American wreck diving pioneer
William "Bill" Nagle (1952–1993) was a pioneering American wreck diver.
Bill Nagle was one of the earliest divers to dive regularly beyond diver training agency specified depth limits for safe deep diving (normally 130 feet in sea water). Nagle regularly dived to greater depths, and engaged in hazardous shipwreck penetration, often on previously unexplored shipwrecks.
Whilst Nagle was by no means the first diver to start diving at great depths (Sheck Exley was generating considerable fame even before Nagle engaging in extremely deep cave diving), it was his pioneering approach to wrecks that set him apart from other divers of his era.
In 1985 Bill Nagle led the team of divers, including Gary Gentile, Art Kirchner, Tom Packer, Mike Boring, John Moyer and Kenny Gascon, who recovered the bell of the Andrea Doria, which had previously been thought lost and unrecoverable. The story of the recovery expedition is recounted in Gary Gentile's book, Andrea Doria: Dive to an Era.
Bill Nagle was also one of the first people in the Northeastern United States to commence dive chartering as a full-time business with the custom dive vessel, the Seeker. The Seeker specialised in taking experienced wreck divers to the more remote and dangerous wrecks in the North East. It became an extremely competitive business as diving deep wrecks became more popular, and Nagle's bitter feud with rival captain, Steve Bielenda, after the latter was designated "King of the Deep" in a feature in Time magazine is carefully chronicled in the book Shadow Divers.
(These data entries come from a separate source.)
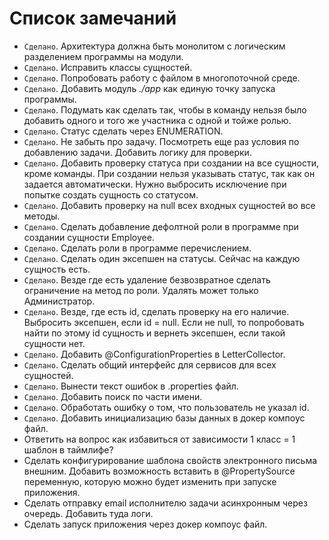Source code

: # Список замечаний

* `Сделано`. Архитектура должна быть монолитом с логическим разделением программы на модули.
* `Сделано`. Исправить классы сущностей.
* `Сделано`. Попробовать работу с файлом в многопоточной среде.
* `Сделано`. Добавить модуль _./app_ как единую точку запуска программы.
* `Сделано`. Подумать как сделать так, чтобы в команду нельзя было добавить одного и того же участника с одной и тойже ролью.
* `Сделано`. Статус сделать через ENUMERATION.
* `Сделано`. Не забыть про задачу. Посмотреть еще раз условия по добавлению задачи. Добавить логику для проверки.
* `Сделано`. Добавить проверку статуса при создании на все сущности, кроме команды. При создании нельзя указывать статус, так как он задается автоматически.
Нужно выбросить исключение при попытке создать сущность со статусом.
* `Сделано`. Добавить проверку на null всех входных сущностей во все методы.
* `Сделано`. Сделать добавление дефолтной роли в программе при создании сущности Employee.
* `Сделано`. Сделать роли в программе перечислением.
* `Сделано`. Сделать один эксепшен на статусы. Сейчас на каждую сущность есть.
* `Сделано`. Везде где есть удаление безвозвратное сделать ограничение на метод по роли. Удалять может только Администратор.
* `Сделано`. Везде, где есть id, сделать проверку на его наличие. Выбросить эксепшен, если id = null. Если не null, то попробовать найти по
  этому id сущность и вернеть эксепшен, если такой сущности нет.
* `Сделано`. Добавить @ConfigurationProperties в LetterCollector.
* `Сделано`. Сделать общий интерфейс для сервисов для всех сущностей.
* `Сделано`. Вынести текст ошибок в .properties файл.
* `Сделано`. Добавить поиск по части имени.
* `Сделано`. Обработать ошибку о том, что пользователь не указал id.
* `Сделано`. Добавить инициализацию базы данных в докер компоус файл.
* Ответить на вопрос как избавиться от зависимости 1 класс = 1 шаблон в таймлифе?
* Сделать конфигурирование шаблона свойств электронного письма внешним. Добавить возможность вставить в @PropertySource переменную,
  которую можно будет изменить при запуске приложения.
* Сделать отправку email исполнителю задачи асинхронным через очередь. Добавить туда логи.
* Сделать запуск приложения через докер компоус файл.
In subsequent years, diving beyond recreational diving limits would become refined as a sport in itself, known as "technical diving", with its own dedicated training and procedures. During Bill Nagle's prime, divers who exceeded agency specified safety limits were simply referred to as "gorilla divers". Bill Nagle died shortly before the advent of trimix became popular amongst non-professional divers, dramatically reducing the risks associated with diving deep wrecks. Today many of the wrecks that Bill Nagle first explored diving on air with outdated US Navy Decompression tables are routinely dived by divers who have received technical training and who are breathing trimix and using modern dive computers.
Alcoholism and death
The later years of Bill Nagle's life were dominated by a descent into alcoholism and drug abuse. It was this disease that ultimately took his life at the age of 41. His last great expedition was the exploration of German submarine U-869, although he was never physically able to dive on it. Nagle died before the wreck was positively identified.
His close friend, John Chatterton refused to attend his funeral, insisting that the man inside the coffin was not his friend and associate - it was the monster who had killed Bill Nagle. Richie Kohler, another diver closely connected with the U-869 expedition, was one of the pallbearers.